Abstract: The interplay of spins and orbital angular moments of the fermions play an important role for the structure of the many-fermion systems like atoms, nuclei, nucleons (baryons) or mesons. We start our study from the one-fermion eigenstates of angular momentum represented by the spinor spherical harmonics. Afterwards we study the properties of many-fermion states resulting from a multiple angular momentum composition of the one-fermion states, giving the total angular momentum $J=\left\langle L\right\rangle+ \left\langle S\right\rangle $, which is identified with the spin of the composite particle. We demonstrate how the composition rules affect the relativistic interplay between the sums of the spins $\left\langle S\right\rangle $ and orbital angular moments $\left\langle L\right\rangle $ of the constituents, which collectively generate the spin of composite particle.
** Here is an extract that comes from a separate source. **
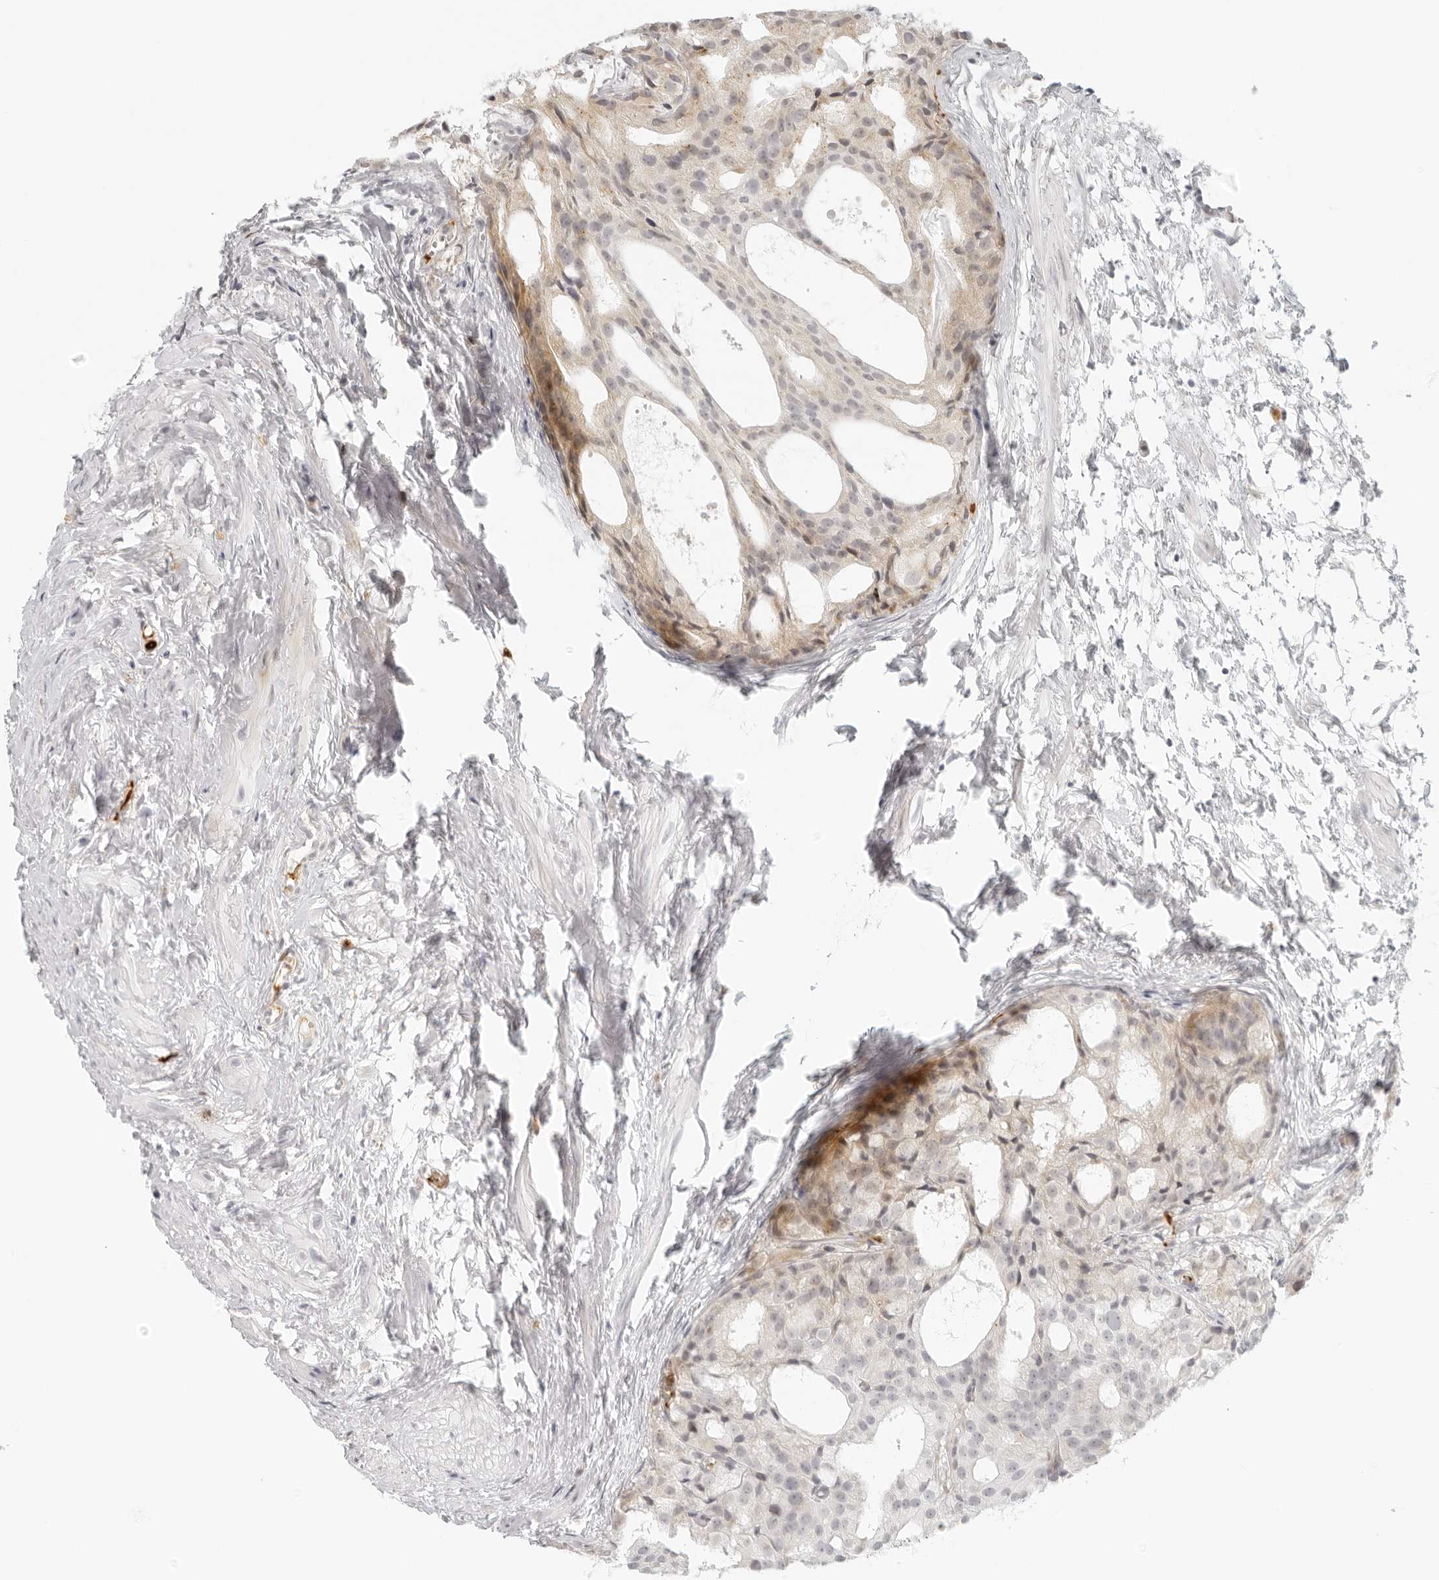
{"staining": {"intensity": "negative", "quantity": "none", "location": "none"}, "tissue": "prostate cancer", "cell_type": "Tumor cells", "image_type": "cancer", "snomed": [{"axis": "morphology", "description": "Adenocarcinoma, Low grade"}, {"axis": "topography", "description": "Prostate"}], "caption": "The photomicrograph exhibits no significant expression in tumor cells of adenocarcinoma (low-grade) (prostate).", "gene": "ZNF678", "patient": {"sex": "male", "age": 88}}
It is suggested that in a relativistic case, when the masses of the constituent fermions are much less than their energy (in the rest frame of the composite particle), then the spin of the composite particle is dominated by the orbital angular moments $\left\langle L\right\rangle $ of the constituents, while $\left\vert \left\langle \mathbb{S}\right\rangle \right\vert \leq$ $J/3$. A special attention is paid to the case $J=1/2$ that is related to the spin of proton generated by the composition of spins and orbital angular moments of the quarks.